What to produce:
Retype each record exactly, please. Skip none.

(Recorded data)
:::

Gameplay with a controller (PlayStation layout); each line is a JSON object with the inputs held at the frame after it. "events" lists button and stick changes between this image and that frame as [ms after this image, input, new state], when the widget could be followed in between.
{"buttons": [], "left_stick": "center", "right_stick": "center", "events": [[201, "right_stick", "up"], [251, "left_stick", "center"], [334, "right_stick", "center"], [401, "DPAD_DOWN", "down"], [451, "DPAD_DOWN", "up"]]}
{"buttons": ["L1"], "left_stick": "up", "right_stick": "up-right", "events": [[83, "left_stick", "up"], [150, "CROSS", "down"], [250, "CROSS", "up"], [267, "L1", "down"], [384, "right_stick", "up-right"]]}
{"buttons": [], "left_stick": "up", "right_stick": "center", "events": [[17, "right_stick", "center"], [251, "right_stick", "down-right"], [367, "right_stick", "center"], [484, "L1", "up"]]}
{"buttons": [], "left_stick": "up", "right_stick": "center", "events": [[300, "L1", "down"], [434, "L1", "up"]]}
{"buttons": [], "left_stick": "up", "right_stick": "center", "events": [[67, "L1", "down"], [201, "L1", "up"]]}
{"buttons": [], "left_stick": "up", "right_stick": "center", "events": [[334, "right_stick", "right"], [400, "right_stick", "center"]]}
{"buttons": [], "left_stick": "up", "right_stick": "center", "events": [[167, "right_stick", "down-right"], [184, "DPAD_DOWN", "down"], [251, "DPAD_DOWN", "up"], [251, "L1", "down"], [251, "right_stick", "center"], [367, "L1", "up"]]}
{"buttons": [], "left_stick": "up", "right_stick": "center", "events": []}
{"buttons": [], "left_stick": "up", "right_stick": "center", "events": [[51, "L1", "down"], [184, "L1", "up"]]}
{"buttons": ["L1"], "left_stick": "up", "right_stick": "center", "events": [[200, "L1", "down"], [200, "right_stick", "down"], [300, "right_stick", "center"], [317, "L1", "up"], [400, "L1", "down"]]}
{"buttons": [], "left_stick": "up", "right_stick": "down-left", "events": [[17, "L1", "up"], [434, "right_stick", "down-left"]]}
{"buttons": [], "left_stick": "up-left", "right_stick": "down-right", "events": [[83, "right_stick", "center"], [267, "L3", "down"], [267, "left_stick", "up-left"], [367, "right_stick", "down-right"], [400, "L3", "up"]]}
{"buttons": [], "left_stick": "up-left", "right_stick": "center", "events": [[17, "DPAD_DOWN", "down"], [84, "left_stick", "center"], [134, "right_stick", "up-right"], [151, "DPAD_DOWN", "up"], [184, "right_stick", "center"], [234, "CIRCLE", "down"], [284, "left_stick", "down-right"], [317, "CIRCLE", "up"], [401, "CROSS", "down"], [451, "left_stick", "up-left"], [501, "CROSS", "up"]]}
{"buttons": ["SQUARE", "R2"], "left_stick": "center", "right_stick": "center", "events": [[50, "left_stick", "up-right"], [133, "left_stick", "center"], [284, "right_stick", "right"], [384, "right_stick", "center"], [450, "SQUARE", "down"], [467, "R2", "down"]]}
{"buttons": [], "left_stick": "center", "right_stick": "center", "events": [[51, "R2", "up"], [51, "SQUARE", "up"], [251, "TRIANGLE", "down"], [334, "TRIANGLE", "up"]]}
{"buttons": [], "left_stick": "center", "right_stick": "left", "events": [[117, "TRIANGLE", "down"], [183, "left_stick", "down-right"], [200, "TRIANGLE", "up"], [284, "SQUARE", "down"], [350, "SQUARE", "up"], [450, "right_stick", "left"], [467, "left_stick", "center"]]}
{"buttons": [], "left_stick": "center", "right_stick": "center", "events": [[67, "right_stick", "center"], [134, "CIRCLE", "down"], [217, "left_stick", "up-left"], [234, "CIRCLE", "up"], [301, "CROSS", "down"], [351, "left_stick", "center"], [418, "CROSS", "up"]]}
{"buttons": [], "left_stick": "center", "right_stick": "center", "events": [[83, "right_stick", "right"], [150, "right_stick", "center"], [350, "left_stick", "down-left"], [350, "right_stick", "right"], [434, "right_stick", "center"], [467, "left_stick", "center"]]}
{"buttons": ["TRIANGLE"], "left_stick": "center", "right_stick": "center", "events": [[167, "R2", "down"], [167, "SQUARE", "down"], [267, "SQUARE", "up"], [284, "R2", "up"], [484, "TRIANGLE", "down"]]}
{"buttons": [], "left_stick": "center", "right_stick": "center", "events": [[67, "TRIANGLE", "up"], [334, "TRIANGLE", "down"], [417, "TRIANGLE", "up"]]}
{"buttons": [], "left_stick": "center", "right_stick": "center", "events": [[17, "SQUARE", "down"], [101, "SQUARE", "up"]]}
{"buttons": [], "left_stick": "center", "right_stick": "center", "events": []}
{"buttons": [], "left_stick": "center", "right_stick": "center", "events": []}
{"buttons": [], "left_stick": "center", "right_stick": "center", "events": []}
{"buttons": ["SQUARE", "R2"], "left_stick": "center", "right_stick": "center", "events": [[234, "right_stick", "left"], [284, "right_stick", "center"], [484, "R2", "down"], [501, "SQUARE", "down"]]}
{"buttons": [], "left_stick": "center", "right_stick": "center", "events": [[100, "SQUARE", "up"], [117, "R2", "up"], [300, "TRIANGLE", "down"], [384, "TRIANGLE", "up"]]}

:::

Task solution:
Gameplay with a controller (PlayStation layout); each line is a JSON object with the inputs held at the frame after it. "events" lists button and stick changes between this image and that frame as [ms after this image, input, new state], when the widget could be followed in between.
{"buttons": [], "left_stick": "center", "right_stick": "center", "events": [[201, "right_stick", "up"], [251, "left_stick", "center"], [334, "right_stick", "center"], [401, "DPAD_DOWN", "down"], [451, "DPAD_DOWN", "up"]]}
{"buttons": ["L1"], "left_stick": "up", "right_stick": "up-right", "events": [[83, "left_stick", "up"], [150, "CROSS", "down"], [250, "CROSS", "up"], [267, "L1", "down"], [384, "right_stick", "up-right"]]}
{"buttons": [], "left_stick": "up", "right_stick": "center", "events": [[17, "right_stick", "center"], [251, "right_stick", "down-right"], [367, "right_stick", "center"], [484, "L1", "up"]]}
{"buttons": [], "left_stick": "up", "right_stick": "center", "events": [[300, "L1", "down"], [434, "L1", "up"]]}
{"buttons": [], "left_stick": "up", "right_stick": "center", "events": [[67, "L1", "down"], [201, "L1", "up"]]}
{"buttons": [], "left_stick": "up", "right_stick": "center", "events": [[334, "right_stick", "right"], [400, "right_stick", "center"]]}
{"buttons": [], "left_stick": "up", "right_stick": "center", "events": [[167, "right_stick", "down-right"], [184, "DPAD_DOWN", "down"], [251, "DPAD_DOWN", "up"], [251, "L1", "down"], [251, "right_stick", "center"], [367, "L1", "up"]]}
{"buttons": [], "left_stick": "up", "right_stick": "center", "events": []}
{"buttons": [], "left_stick": "up", "right_stick": "center", "events": [[51, "L1", "down"], [184, "L1", "up"]]}
{"buttons": ["L1"], "left_stick": "up", "right_stick": "center", "events": [[200, "L1", "down"], [200, "right_stick", "down"], [300, "right_stick", "center"], [317, "L1", "up"], [400, "L1", "down"]]}
{"buttons": [], "left_stick": "up", "right_stick": "down-left", "events": [[17, "L1", "up"], [434, "right_stick", "down-left"]]}
{"buttons": [], "left_stick": "up-left", "right_stick": "down-right", "events": [[83, "right_stick", "center"], [267, "L3", "down"], [267, "left_stick", "up-left"], [367, "right_stick", "down-right"], [400, "L3", "up"]]}
{"buttons": [], "left_stick": "up-left", "right_stick": "center", "events": [[17, "DPAD_DOWN", "down"], [84, "left_stick", "center"], [134, "right_stick", "up-right"], [151, "DPAD_DOWN", "up"], [184, "right_stick", "center"], [234, "CIRCLE", "down"], [284, "left_stick", "down-right"], [317, "CIRCLE", "up"], [401, "CROSS", "down"], [451, "left_stick", "up-left"], [501, "CROSS", "up"]]}
{"buttons": ["SQUARE", "R2"], "left_stick": "center", "right_stick": "center", "events": [[50, "left_stick", "up-right"], [133, "left_stick", "center"], [284, "right_stick", "right"], [384, "right_stick", "center"], [450, "SQUARE", "down"], [467, "R2", "down"]]}
{"buttons": [], "left_stick": "center", "right_stick": "center", "events": [[51, "R2", "up"], [51, "SQUARE", "up"], [251, "TRIANGLE", "down"], [334, "TRIANGLE", "up"]]}
{"buttons": [], "left_stick": "center", "right_stick": "left", "events": [[117, "TRIANGLE", "down"], [183, "left_stick", "down-right"], [200, "TRIANGLE", "up"], [284, "SQUARE", "down"], [350, "SQUARE", "up"], [450, "right_stick", "left"], [467, "left_stick", "center"]]}
{"buttons": [], "left_stick": "center", "right_stick": "center", "events": [[67, "right_stick", "center"], [134, "CIRCLE", "down"], [217, "left_stick", "up-left"], [234, "CIRCLE", "up"], [301, "CROSS", "down"], [351, "left_stick", "center"], [418, "CROSS", "up"]]}
{"buttons": [], "left_stick": "center", "right_stick": "center", "events": [[83, "right_stick", "right"], [150, "right_stick", "center"], [350, "left_stick", "down-left"], [350, "right_stick", "right"], [434, "right_stick", "center"], [467, "left_stick", "center"]]}
{"buttons": ["TRIANGLE"], "left_stick": "center", "right_stick": "center", "events": [[167, "R2", "down"], [167, "SQUARE", "down"], [267, "SQUARE", "up"], [284, "R2", "up"], [484, "TRIANGLE", "down"]]}
{"buttons": [], "left_stick": "center", "right_stick": "center", "events": [[67, "TRIANGLE", "up"], [334, "TRIANGLE", "down"], [417, "TRIANGLE", "up"]]}
{"buttons": [], "left_stick": "center", "right_stick": "center", "events": [[17, "SQUARE", "down"], [101, "SQUARE", "up"]]}
{"buttons": [], "left_stick": "center", "right_stick": "center", "events": []}
{"buttons": [], "left_stick": "center", "right_stick": "center", "events": []}
{"buttons": [], "left_stick": "center", "right_stick": "center", "events": []}
{"buttons": ["SQUARE", "R2"], "left_stick": "center", "right_stick": "center", "events": [[234, "right_stick", "left"], [284, "right_stick", "center"], [484, "R2", "down"], [501, "SQUARE", "down"]]}
{"buttons": [], "left_stick": "center", "right_stick": "center", "events": [[100, "SQUARE", "up"], [117, "R2", "up"], [300, "TRIANGLE", "down"], [384, "TRIANGLE", "up"]]}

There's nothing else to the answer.